The white bellbird appears to be partially migratory though details are poorly defined. The nominate subspecies makes some elevational movements between the breeding and non-breeding seasons. The species also wanders, with isolated records outside its core range.

===Feeding===

The white bellbird apparently feeds only on fruit. It sometimes plucks it while perched but more often during a sally from a perch. The fruit is swallowed whole and seeds are regurgitated.

===Breeding===

The nesting behavior of the white bellbird is not well defined. Its breeding season appears to span from February to June. A study published in 1973 posited that its behavior is very similar to that of the bearded bellbird. Males of that species are sedentary, marking their territory throughout the year except when molting by calling from exposed perches, often above the canopy. Females join males to mate and alone tend the nest. One source states that a sparse nest is built on open branches and that the clutch is one or two eggs. Male white bellbirds display from treetops. They call with a horizontal posture, with the wattle inflated, and either hold still or lean right and left as they call.

===Vocalization===

The white bellbird is believed to be the world's loudest bird, with calls of up to 125 dB(A) (at equivalent 1m distance).
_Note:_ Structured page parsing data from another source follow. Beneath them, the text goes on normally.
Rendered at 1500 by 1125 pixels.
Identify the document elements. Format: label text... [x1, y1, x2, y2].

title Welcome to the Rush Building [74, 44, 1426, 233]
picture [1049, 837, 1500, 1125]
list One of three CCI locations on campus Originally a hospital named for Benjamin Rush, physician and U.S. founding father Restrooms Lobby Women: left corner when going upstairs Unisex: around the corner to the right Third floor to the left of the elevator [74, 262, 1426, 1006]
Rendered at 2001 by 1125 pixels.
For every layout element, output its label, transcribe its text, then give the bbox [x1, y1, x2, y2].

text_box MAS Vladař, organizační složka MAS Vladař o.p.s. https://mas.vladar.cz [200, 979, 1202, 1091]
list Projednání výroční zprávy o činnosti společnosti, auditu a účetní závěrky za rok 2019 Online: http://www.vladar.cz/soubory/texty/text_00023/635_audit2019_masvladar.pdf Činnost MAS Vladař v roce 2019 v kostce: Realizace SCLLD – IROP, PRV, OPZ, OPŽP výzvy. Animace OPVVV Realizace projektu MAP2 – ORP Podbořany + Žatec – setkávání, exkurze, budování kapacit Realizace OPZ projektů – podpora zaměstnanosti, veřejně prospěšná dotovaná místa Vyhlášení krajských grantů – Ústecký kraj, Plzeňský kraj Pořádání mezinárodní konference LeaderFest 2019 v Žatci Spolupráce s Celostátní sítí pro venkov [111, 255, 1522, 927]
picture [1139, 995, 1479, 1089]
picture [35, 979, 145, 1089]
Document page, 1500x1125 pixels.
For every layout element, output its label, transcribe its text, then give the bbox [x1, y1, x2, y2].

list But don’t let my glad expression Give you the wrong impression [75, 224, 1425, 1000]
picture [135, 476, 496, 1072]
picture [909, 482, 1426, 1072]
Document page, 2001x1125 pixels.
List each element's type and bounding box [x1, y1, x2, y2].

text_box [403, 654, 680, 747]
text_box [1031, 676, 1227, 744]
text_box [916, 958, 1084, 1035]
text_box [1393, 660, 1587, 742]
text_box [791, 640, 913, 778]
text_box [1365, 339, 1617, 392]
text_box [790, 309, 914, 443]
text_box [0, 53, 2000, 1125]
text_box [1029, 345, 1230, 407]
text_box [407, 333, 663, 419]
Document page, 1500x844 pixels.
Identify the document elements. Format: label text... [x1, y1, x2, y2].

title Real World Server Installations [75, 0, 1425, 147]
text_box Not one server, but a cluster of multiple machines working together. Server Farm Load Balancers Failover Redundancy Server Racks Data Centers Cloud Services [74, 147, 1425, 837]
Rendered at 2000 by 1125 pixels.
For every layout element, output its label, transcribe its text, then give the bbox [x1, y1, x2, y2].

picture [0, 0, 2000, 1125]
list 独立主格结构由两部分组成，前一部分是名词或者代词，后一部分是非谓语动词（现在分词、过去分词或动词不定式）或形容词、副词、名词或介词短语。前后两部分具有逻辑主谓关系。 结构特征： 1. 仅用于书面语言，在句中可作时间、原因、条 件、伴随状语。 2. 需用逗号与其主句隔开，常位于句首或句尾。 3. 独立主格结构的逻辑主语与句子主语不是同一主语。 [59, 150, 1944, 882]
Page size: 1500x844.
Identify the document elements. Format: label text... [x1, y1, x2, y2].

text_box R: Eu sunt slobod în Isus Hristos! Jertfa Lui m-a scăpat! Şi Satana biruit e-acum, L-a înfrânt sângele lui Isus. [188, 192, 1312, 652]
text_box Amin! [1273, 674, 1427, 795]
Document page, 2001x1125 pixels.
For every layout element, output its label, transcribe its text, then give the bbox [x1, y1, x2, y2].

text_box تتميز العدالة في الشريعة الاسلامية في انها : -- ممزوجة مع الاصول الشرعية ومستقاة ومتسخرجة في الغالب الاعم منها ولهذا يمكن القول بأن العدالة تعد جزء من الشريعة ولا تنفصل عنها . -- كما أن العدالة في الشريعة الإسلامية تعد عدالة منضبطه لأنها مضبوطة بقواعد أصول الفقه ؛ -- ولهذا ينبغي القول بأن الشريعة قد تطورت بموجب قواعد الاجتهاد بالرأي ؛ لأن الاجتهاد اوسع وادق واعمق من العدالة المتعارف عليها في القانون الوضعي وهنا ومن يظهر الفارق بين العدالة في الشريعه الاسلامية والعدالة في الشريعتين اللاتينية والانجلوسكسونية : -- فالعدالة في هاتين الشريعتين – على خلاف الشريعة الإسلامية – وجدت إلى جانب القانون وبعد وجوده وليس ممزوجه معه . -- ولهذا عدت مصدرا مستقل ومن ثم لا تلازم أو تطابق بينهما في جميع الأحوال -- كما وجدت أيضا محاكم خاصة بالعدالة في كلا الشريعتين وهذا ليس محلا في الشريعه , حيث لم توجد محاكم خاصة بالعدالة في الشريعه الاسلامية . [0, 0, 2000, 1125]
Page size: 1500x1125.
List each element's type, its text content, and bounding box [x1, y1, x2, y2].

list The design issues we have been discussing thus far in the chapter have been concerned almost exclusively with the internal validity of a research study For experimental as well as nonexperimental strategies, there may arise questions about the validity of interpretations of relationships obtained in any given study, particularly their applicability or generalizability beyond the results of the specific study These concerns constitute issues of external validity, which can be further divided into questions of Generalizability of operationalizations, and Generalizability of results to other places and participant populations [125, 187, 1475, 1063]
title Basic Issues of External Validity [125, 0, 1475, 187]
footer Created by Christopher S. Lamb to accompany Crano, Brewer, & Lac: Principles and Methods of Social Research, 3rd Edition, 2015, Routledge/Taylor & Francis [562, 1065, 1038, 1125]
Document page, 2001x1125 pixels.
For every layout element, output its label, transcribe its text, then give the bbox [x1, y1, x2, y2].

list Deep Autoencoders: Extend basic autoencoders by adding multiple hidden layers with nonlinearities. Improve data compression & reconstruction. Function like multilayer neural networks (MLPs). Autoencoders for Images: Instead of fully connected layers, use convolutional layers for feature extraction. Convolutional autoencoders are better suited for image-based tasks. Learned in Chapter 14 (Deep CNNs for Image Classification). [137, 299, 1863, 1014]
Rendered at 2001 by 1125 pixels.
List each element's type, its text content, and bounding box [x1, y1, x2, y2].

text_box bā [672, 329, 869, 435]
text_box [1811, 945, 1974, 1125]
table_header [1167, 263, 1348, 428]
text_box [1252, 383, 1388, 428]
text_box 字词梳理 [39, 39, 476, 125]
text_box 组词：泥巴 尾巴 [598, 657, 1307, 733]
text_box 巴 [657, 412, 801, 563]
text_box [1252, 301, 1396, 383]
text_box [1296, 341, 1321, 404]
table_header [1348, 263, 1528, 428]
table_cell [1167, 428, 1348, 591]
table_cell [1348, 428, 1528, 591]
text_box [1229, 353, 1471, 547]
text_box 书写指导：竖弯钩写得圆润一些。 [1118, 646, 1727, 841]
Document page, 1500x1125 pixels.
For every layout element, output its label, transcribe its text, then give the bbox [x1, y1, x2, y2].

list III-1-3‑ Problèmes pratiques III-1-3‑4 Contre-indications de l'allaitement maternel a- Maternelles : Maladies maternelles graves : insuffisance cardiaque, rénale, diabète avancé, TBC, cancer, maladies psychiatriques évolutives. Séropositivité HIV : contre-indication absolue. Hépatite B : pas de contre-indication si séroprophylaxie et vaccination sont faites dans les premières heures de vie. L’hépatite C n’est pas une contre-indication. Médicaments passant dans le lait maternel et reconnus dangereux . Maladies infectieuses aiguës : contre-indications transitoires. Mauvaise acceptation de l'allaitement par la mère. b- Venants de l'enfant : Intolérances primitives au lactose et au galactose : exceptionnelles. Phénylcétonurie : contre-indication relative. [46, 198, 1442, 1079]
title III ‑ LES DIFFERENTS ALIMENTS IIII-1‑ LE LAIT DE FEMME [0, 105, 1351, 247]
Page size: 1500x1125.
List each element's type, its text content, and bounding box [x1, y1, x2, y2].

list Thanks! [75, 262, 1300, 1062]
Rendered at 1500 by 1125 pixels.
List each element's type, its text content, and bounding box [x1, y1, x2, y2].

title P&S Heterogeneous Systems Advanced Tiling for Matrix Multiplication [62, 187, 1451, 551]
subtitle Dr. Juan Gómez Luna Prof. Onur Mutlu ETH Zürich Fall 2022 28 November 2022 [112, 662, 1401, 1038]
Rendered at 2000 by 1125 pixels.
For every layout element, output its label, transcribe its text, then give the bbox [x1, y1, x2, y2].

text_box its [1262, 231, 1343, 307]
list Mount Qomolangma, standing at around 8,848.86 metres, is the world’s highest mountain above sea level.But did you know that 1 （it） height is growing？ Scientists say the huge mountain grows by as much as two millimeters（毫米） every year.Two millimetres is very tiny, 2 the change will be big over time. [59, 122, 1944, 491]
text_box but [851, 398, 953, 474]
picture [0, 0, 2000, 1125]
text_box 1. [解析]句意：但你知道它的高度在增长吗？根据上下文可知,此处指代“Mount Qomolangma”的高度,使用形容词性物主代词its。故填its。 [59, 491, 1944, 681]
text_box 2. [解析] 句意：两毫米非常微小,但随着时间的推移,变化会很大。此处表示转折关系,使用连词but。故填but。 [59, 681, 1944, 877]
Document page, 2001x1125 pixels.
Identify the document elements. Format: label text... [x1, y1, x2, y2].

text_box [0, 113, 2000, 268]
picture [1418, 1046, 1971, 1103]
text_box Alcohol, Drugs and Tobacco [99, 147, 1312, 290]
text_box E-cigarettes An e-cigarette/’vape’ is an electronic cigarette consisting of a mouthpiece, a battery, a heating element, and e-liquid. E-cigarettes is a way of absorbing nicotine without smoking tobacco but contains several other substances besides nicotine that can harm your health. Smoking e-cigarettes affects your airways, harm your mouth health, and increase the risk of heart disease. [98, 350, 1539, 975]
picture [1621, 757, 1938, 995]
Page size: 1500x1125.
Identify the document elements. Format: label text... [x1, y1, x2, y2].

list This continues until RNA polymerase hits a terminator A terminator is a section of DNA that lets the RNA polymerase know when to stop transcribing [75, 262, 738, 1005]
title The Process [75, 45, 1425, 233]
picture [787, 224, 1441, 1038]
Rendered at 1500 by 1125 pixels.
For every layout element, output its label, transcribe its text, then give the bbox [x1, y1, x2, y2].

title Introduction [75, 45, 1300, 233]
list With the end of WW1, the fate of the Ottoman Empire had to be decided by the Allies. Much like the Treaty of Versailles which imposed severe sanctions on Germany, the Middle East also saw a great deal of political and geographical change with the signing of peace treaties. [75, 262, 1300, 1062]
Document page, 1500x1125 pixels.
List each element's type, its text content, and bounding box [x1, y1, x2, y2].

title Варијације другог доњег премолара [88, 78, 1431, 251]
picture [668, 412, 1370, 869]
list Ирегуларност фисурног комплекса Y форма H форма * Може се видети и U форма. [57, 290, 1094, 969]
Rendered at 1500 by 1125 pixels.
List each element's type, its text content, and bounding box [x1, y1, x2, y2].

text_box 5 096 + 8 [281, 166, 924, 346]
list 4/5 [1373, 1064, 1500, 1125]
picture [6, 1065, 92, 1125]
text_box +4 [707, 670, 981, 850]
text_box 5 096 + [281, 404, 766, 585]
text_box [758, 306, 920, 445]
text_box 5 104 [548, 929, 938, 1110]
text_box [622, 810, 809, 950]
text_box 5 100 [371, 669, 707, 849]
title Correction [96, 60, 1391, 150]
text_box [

The record was previously held by the screaming piha, which was recorded at 116 dB.

The white bellbird has two main vocalizations. One is "a loud kong-kay like two sharp blows on a cracked bell, given with the head held immobile". It varies this call with a swing to right for the first note and to the left for the second. The species' second call is "a more musical, droning duaaaaaaaaa...deeeeeee, almost hypnotic".

==Status==

The IUCN has assessed the white bellbird as being of least concern. Its population size is not known and is believed to be decreasing. No immediate threats have been identified. It is considered "quite local" in Venezuela and rare in Brazil. It is overall "uncommon, thinly distributed and difficult to observe, although conspicuous and very locally common when singing. Populations in remote highlands of E & S Venezuela and the Guianas should remain little disturbed for foreseeable future."